Among Hollywood producers DeVon Franklin is unique. Not because he is one of the youngest (just into his 30s) big studio producers, nor that he is African American. It is because he is Vice President in Charge of Production at Columbia Pictures and a weekend preacher. Now that, you must admit, is unique. A Seventh Day Adventist at that, which means that his Sabbath begins on a Friday evening when a film crew might still be filming a scene, and yet, he reports, this has not been a problem because he was up front about his faith from the very beginning.
Hollywood is not as filled with unprincipled people as its detractors believe. This, and more, DeVon told me when we talked recently about how his faith informs his work, his new book, and the film he was instrumental in getting produced.
Because this is a film review column, let’s begin with Jumping the Broom, a movie filled with Tyler Perry-like humor, meaning that several of the male characters make outrageous remarks about sex, while still others evince a deep faith in God. After talking with DeVon (he was quick to tell me to call him by his first name) for a while, I asked about his film.
“I’m very excited about it!” he replied. “It has such good people (Angela Bassett, Loretta Devine, Paula Patton, Laz Alonso, Mike Epps, and Romeo Miller are just some of the headliners). It’s about a wedding and a love relationship in which people wait until marriage to come together. And this isn’t preached. It’s just there in the story for people to see.”
DeVon Franklin’s book, Produced By Faith: Navigating the Road to Success Without Compromising Your True Self, is an intriguing combination of memoir (lots of information about how he came to work in the film industry and how a studio operates), of inspirational testimony, and of self-help advice for those in the early stages of their careers. Actually, “self-help” would be a misnomer, DeVon preferring “God-help.”
He writes at the conclusion of Chapter One: “My primary God-given assignment and goal is to inspire you. If I can take my personal ambition and my service to Christ and make both more successful without compromising—you can. Let this be your handbook for progressing in your career and your faith at the same time, without compromising either one.”
Early on in the book he writes that it was while he was Sony’s point man in Beijing, China overseeing work on the remake of The Karate Kid that the idea for writing it came to him. He was sitting on a park bench reading Paul’s Letter to the Romans at the time. I asked him if there was a particular passage, thinking of how important Paul’s Letter has been in Christian history, especially in the spiritual awakening of Martin Luther and John Wesley.
DeVon’s answer, “Well, I had had a busy week. Flown to London for a premier, and then back to the U.S., and then on to Beijing—clear around the world. Some would say that I live in the fast lane, so busy, always on the go and all. But it really isn’t that way for me.
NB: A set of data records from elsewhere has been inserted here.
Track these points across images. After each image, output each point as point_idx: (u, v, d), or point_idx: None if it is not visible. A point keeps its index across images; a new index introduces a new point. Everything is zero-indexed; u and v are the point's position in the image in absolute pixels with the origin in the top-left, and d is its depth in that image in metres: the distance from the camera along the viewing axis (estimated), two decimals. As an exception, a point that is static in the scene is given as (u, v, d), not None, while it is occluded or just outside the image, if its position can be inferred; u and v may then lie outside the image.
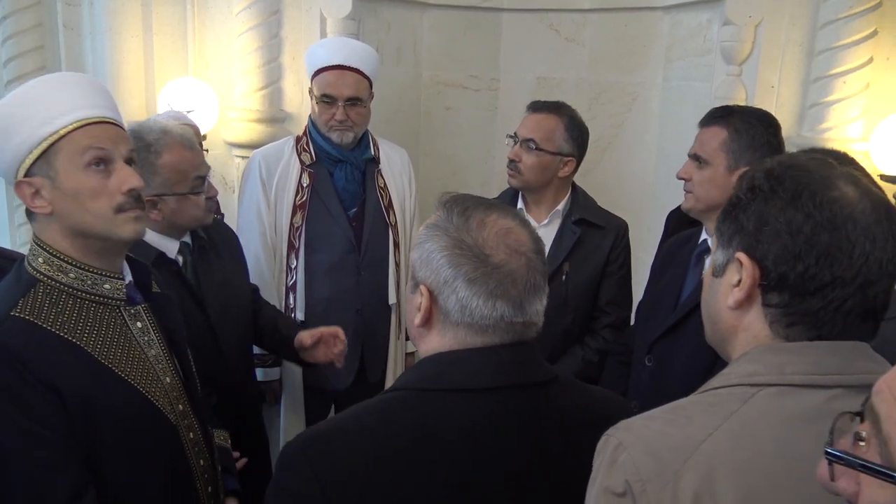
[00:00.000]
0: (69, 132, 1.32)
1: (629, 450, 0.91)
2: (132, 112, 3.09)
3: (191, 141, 1.93)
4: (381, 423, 1.08)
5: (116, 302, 1.42)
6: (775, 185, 0.97)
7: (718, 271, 1.04)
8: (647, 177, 3.38)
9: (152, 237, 1.91)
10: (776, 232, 0.94)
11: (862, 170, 1.50)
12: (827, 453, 0.66)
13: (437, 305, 1.11)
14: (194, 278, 2.01)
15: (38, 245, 1.38)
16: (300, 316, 2.52)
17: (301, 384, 2.57)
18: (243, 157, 3.10)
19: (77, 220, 1.35)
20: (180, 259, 1.99)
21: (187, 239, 2.02)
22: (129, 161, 1.40)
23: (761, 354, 0.96)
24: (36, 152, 1.32)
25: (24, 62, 3.12)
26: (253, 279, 2.35)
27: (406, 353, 2.78)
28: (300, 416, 2.58)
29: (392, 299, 2.63)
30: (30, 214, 1.39)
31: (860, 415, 0.67)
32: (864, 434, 0.64)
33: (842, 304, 0.93)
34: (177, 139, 1.88)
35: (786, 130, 2.81)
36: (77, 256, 1.37)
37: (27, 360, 1.26)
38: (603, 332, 2.34)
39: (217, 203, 2.69)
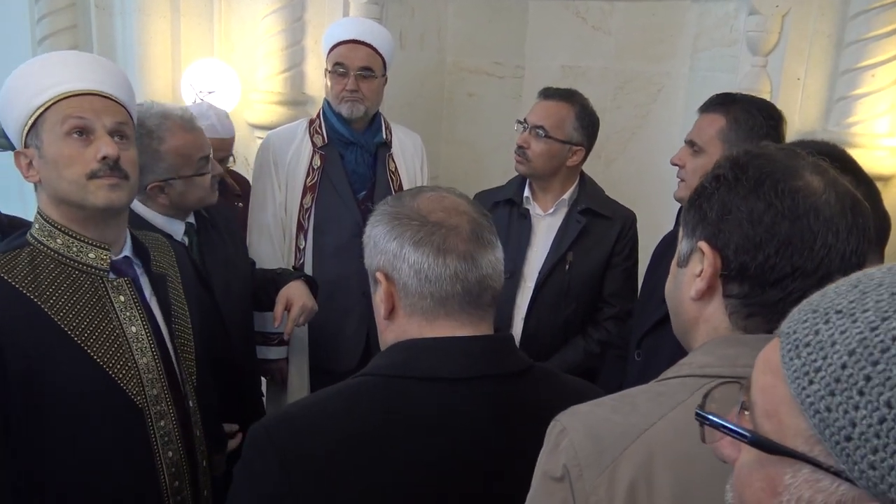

I am always taking with me and reading my Bible, and God is with me.
I see myself as living in the ‘faith lane.’ Anyway, I had been reading Romans, and when I got to the 8th chapter, I knew that I should write a book to help those seeking success in their lives, and that they do not need to downplay their faith, that God wanted to bless them and bring them success, if they stay with their principles.”
DeVon writes how standing up for one of his basic principles, that of keeping the Sabbath, has had a very positive result in his career and life. As mentioned earlier, DeVon is a member of the Seventh Day Adventist Church, and indeed a preacher filling the pulpit once a month at his home church in Oakland. Thus his Sabbath is not a Sunday, but begins with sundown on a Friday. He was part of a crew at the time when it became necessary to film a shot before the end of the day.
He nervously looked at the sun lowering in the sky. “On that shoot they wanted me to help with the camera, but when I told them I couldn’t work on the Sabbath, they were okay with that. I have found that people in Hollywood have been very understanding of my beliefs. I’ve talked about them at times with members of the film crew, and we’ve prayed together and such. People sometimes think of Hollywood as being so full of evil and such, but it’s not been that way for me.”
I expressed my appreciation that his autobiographical book was not a “Gospel of Success” book like those peddled by some TV preachers, and he replied “No, it isn’t, although I do think that God wants to bless us, both spiritually and physically. But it’s the spiritual that is most important. God expects us to get ready and to do our part. He doesn’t just do everything for us.”